*** Opening of SOURCE MATERIAL ***

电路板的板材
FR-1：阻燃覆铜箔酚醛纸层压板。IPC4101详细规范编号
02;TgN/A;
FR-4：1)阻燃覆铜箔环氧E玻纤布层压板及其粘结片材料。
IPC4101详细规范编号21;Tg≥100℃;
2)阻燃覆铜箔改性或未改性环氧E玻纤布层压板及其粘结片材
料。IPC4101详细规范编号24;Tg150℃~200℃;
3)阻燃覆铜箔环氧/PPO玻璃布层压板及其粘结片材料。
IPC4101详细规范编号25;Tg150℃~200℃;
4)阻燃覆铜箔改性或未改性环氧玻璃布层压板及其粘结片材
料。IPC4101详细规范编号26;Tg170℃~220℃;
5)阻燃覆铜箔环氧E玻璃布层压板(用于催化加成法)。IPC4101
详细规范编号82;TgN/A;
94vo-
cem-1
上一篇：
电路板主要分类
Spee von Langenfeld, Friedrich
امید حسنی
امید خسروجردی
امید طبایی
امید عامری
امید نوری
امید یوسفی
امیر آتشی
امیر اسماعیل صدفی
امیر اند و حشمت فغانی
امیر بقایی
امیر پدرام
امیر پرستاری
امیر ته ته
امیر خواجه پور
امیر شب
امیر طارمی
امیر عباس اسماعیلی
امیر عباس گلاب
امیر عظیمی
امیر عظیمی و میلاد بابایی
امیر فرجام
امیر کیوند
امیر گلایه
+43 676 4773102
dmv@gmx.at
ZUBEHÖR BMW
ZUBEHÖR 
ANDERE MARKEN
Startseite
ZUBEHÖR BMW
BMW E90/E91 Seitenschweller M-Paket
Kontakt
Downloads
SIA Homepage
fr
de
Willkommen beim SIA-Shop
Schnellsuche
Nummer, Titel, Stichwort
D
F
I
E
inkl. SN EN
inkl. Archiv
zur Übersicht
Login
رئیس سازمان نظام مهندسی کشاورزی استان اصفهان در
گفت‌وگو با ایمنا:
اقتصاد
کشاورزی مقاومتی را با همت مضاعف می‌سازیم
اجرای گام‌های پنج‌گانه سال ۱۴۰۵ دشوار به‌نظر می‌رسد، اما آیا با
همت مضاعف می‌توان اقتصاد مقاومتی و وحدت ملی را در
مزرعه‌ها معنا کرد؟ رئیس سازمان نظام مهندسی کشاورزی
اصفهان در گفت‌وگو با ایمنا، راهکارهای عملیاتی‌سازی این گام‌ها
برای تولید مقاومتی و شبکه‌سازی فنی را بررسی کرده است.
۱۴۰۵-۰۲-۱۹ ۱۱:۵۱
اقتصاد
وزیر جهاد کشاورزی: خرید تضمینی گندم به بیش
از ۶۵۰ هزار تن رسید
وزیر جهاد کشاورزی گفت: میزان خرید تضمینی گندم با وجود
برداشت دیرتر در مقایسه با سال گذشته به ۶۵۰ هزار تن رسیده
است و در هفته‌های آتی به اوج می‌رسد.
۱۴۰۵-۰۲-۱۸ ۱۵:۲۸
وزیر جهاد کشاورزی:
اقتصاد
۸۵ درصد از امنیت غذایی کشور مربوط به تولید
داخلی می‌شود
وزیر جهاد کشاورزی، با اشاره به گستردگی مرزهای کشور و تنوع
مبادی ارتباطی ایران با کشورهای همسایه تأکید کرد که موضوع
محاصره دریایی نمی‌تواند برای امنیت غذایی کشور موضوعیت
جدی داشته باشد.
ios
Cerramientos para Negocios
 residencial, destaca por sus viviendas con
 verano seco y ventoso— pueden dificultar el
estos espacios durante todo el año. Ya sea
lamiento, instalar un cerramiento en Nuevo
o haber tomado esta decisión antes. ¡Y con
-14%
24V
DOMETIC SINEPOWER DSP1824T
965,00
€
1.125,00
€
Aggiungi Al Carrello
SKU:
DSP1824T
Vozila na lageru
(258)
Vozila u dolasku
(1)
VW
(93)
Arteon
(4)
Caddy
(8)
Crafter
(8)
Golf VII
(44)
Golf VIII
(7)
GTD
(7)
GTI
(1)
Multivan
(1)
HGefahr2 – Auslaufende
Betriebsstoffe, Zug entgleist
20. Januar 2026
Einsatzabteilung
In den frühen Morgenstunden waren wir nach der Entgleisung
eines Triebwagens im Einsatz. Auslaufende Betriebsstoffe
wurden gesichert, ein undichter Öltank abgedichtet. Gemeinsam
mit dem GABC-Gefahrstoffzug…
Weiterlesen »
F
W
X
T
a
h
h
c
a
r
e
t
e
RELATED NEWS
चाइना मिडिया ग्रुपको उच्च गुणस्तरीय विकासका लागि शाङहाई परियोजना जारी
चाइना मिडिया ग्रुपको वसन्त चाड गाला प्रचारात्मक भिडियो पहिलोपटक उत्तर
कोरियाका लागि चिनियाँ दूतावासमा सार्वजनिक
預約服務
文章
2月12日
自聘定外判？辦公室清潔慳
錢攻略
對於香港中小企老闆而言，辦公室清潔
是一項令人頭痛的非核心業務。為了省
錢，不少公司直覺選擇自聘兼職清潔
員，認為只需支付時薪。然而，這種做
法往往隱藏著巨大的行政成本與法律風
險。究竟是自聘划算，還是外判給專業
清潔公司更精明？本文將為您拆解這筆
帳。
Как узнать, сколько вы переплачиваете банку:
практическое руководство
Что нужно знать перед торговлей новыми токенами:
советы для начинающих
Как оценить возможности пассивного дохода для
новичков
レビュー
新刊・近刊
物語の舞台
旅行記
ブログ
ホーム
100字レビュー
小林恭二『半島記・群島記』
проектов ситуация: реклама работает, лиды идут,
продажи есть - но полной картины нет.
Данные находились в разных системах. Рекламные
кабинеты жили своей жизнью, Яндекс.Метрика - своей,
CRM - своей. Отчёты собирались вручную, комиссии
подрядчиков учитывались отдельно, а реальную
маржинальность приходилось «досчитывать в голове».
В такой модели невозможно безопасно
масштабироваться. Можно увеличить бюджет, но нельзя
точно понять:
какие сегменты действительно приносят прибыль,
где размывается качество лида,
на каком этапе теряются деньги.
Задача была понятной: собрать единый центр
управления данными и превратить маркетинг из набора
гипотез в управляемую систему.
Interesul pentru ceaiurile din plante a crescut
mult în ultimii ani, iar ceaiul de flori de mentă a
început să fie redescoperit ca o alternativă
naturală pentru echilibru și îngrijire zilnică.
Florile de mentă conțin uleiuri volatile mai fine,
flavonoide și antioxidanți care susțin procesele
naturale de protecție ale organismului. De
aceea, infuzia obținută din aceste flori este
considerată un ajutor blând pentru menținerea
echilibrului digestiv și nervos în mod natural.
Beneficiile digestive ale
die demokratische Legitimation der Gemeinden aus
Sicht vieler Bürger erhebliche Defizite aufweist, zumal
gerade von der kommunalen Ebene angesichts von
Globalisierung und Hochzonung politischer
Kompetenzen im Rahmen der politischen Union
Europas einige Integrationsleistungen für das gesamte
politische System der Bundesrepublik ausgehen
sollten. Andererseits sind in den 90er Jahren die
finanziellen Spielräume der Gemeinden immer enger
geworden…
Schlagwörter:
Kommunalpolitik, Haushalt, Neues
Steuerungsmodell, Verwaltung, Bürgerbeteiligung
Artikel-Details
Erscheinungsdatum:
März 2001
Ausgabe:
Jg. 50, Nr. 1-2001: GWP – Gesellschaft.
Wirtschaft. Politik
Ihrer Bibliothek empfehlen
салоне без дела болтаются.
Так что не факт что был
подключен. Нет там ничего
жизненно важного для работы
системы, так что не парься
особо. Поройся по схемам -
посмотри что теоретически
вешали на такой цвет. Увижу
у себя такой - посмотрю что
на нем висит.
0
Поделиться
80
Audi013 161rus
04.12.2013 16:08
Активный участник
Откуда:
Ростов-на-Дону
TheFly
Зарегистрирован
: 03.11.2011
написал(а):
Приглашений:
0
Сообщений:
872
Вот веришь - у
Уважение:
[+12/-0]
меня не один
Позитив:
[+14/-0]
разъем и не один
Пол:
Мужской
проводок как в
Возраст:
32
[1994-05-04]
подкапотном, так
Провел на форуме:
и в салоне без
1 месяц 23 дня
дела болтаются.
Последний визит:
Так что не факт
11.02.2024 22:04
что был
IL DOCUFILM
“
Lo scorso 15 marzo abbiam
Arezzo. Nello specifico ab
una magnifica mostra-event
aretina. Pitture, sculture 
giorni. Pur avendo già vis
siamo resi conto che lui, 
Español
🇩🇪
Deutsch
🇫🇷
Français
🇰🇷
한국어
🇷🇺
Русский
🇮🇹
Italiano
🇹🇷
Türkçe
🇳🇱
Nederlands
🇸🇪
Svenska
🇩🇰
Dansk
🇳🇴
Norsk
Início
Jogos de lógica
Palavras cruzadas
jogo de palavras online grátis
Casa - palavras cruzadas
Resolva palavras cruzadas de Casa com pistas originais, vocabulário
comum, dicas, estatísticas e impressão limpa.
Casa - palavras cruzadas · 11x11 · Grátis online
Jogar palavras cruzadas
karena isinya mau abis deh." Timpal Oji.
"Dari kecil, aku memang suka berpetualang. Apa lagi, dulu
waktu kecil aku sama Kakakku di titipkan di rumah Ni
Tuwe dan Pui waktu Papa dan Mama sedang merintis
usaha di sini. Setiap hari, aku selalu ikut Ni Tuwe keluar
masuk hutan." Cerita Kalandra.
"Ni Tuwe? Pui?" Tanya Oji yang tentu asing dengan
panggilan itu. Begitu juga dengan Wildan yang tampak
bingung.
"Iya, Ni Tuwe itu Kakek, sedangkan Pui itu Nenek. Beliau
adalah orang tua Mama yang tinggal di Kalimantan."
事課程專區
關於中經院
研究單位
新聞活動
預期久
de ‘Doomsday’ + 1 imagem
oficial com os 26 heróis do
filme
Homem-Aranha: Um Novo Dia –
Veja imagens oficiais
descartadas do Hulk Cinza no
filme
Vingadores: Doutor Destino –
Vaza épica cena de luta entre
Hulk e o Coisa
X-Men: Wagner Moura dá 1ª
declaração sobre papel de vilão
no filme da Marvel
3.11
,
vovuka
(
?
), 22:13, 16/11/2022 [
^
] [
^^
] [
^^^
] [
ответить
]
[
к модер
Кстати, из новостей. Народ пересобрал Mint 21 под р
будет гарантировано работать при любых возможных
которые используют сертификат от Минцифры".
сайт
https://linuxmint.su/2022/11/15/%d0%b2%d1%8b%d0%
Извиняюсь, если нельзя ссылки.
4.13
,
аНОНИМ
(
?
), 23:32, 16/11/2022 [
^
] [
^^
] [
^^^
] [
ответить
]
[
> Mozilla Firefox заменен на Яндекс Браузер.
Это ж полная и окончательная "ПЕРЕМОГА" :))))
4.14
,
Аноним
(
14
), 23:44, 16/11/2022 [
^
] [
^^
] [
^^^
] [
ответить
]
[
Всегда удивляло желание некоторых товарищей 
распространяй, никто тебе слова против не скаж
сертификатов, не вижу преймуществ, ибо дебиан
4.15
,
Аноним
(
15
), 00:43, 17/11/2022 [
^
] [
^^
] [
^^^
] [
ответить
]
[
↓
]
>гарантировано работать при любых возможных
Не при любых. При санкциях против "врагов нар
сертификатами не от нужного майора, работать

*** Close of SOURCE MATERIAL ***

TO DO: Using the data above, repeat exactly the lines that begin at the line with "自聘定外判？辦公室清潔慳" and end at the line with "подрядчиков учитывались отдельно, а реальную", both ends included.

SOLUTION FOR THIS EXERCISE:
自聘定外判？辦公室清潔慳
錢攻略
對於香港中小企老闆而言，辦公室清潔
是一項令人頭痛的非核心業務。為了省
錢，不少公司直覺選擇自聘兼職清潔
員，認為只需支付時薪。然而，這種做
法往往隱藏著巨大的行政成本與法律風
險。究竟是自聘划算，還是外判給專業
清潔公司更精明？本文將為您拆解這筆
帳。
Как узнать, сколько вы переплачиваете банку:
практическое руководство
Что нужно знать перед торговлей новыми токенами:
советы для начинающих
Как оценить возможности пассивного дохода для
новичков
レビュー
新刊・近刊
物語の舞台
旅行記
ブログ
ホーム
100字レビュー
小林恭二『半島記・群島記』
проектов ситуация: реклама работает, лиды идут,
продажи есть - но полной картины нет.
Данные находились в разных системах. Рекламные
кабинеты жили своей жизнью, Яндекс.Метрика - своей,
CRM - своей. Отчёты собирались вручную, комиссии
подрядчиков учитывались отдельно, а реальную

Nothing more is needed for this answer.